» **Description of the task**: Whatever the records say, repeat them exactly as given.

*** Data for analysis ***

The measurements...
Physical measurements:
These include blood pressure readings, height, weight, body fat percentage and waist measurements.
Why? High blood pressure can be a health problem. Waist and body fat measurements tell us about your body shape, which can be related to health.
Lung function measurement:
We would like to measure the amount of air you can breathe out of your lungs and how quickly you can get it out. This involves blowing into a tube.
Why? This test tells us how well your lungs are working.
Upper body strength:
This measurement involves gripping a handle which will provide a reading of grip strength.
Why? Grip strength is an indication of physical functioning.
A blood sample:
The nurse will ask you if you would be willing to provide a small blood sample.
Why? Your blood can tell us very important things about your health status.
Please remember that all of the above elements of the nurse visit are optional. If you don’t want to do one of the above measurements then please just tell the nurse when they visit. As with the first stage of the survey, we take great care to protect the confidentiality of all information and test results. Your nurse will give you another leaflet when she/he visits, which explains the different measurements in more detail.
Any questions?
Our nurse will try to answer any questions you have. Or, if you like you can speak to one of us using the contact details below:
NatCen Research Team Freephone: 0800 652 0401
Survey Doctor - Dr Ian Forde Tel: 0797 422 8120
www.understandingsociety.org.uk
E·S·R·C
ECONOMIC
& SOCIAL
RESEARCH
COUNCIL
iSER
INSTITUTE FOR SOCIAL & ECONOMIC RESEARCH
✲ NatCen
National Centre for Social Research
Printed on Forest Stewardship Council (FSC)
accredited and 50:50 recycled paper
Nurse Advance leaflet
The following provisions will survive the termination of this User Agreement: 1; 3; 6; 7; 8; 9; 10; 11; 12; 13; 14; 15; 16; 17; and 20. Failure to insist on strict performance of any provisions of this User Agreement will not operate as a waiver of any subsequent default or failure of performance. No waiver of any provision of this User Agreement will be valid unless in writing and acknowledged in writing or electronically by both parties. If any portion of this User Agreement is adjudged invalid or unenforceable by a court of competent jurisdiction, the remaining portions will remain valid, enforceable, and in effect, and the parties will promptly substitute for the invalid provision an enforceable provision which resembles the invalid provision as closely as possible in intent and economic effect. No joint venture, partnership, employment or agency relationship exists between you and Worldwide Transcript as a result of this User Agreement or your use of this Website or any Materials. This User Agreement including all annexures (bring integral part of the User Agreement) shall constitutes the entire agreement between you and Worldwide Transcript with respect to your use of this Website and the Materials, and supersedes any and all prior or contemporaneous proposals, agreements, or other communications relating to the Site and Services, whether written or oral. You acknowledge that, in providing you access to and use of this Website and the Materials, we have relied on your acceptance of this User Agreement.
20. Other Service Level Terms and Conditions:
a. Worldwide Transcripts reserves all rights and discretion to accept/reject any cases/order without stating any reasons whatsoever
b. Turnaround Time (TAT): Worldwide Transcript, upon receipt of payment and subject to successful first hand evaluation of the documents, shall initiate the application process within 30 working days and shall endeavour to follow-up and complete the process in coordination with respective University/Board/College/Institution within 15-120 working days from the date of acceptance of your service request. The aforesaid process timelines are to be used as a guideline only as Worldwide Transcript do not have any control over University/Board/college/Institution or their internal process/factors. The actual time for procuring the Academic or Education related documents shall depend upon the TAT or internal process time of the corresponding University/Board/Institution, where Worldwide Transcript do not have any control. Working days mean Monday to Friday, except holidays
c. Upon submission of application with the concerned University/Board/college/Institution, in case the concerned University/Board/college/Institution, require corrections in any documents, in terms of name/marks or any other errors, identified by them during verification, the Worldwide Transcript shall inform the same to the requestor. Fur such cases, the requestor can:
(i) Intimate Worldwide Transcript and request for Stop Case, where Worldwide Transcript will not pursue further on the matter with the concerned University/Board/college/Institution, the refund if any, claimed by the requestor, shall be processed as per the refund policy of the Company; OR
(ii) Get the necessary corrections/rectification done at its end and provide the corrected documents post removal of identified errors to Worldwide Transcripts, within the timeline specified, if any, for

*** End of Data for analysis ***

» **Solved problem**:
The measurements...
Physical measurements:
These include blood pressure readings, height, weight, body fat percentage and waist measurements.
Why? High blood pressure can be a health problem. Waist and body fat measurements tell us about your body shape, which can be related to health.
Lung function measurement:
We would like to measure the amount of air you can breathe out of your lungs and how quickly you can get it out. This involves blowing into a tube.
Why? This test tells us how well your lungs are working.
Upper body strength:
This measurement involves gripping a handle which will provide a reading of grip strength.
Why? Grip strength is an indication of physical functioning.
A blood sample:
The nurse will ask you if you would be willing to provide a small blood sample.
Why? Your blood can tell us very important things about your health status.
Please remember that all of the above elements of the nurse visit are optional. If you don’t want to do one of the above measurements then please just tell the nurse when they visit. As with the first stage of the survey, we take great care to protect the confidentiality of all information and test results. Your nurse will give you another leaflet when she/he visits, which explains the different measurements in more detail.
Any questions?
Our nurse will try to answer any questions you have. Or, if you like you can speak to one of us using the contact details below:
NatCen Research Team Freephone: 0800 652 0401
Survey Doctor - Dr Ian Forde Tel: 0797 422 8120
www.understandingsociety.org.uk
E·S·R·C
ECONOMIC
& SOCIAL
RESEARCH
COUNCIL
iSER
INSTITUTE FOR SOCIAL & ECONOMIC RESEARCH
✲ NatCen
National Centre for Social Research
Printed on Forest Stewardship Council (FSC)
accredited and 50:50 recycled paper
Nurse Advance leaflet
The following provisions will survive the termination of this User Agreement: 1; 3; 6; 7; 8; 9; 10; 11; 12; 13; 14; 15; 16; 17; and 20. Failure to insist on strict performance of any provisions of this User Agreement will not operate as a waiver of any subsequent default or failure of performance. No waiver of any provision of this User Agreement will be valid unless in writing and acknowledged in writing or electronically by both parties. If any portion of this User Agreement is adjudged invalid or unenforceable by a court of competent jurisdiction, the remaining portions will remain valid, enforceable, and in effect, and the parties will promptly substitute for the invalid provision an enforceable provision which resembles the invalid provision as closely as possible in intent and economic effect. No joint venture, partnership, employment or agency relationship exists between you and Worldwide Transcript as a result of this User Agreement or your use of this Website or any Materials. This User Agreement including all annexures (bring integral part of the User Agreement) shall constitutes the entire agreement between you and Worldwide Transcript with respect to your use of this Website and the Materials, and supersedes any and all prior or contemporaneous proposals, agreements, or other communications relating to the Site and Services, whether written or oral. You acknowledge that, in providing you access to and use of this Website and the Materials, we have relied on your acceptance of this User Agreement.
20. Other Service Level Terms and Conditions:
a. Worldwide Transcripts reserves all rights and discretion to accept/reject any cases/order without stating any reasons whatsoever
b. Turnaround Time (TAT): Worldwide Transcript, upon receipt of payment and subject to successful first hand evaluation of the documents, shall initiate the application process within 30 working days and shall endeavour to follow-up and complete the process in coordination with respective University/Board/College/Institution within 15-120 working days from the date of acceptance of your service request. The aforesaid process timelines are to be used as a guideline only as Worldwide Transcript do not have any control over University/Board/college/Institution or their internal process/factors. The actual time for procuring the Academic or Education related documents shall depend upon the TAT or internal process time of the corresponding University/Board/Institution, where Worldwide Transcript do not have any control. Working days mean Monday to Friday, except holidays
c. Upon submission of application with the concerned University/Board/college/Institution, in case the concerned University/Board/college/Institution, require corrections in any documents, in terms of name/marks or any other errors, identified by them during verification, the Worldwide Transcript shall inform the same to the requestor. Fur such cases, the requestor can:
(i) Intimate Worldwide Transcript and request for Stop Case, where Worldwide Transcript will not pursue further on the matter with the concerned University/Board/college/Institution, the refund if any, claimed by the requestor, shall be processed as per the refund policy of the Company; OR
(ii) Get the necessary corrections/rectification done at its end and provide the corrected documents post removal of identified errors to Worldwide Transcripts, within the timeline specified, if any, for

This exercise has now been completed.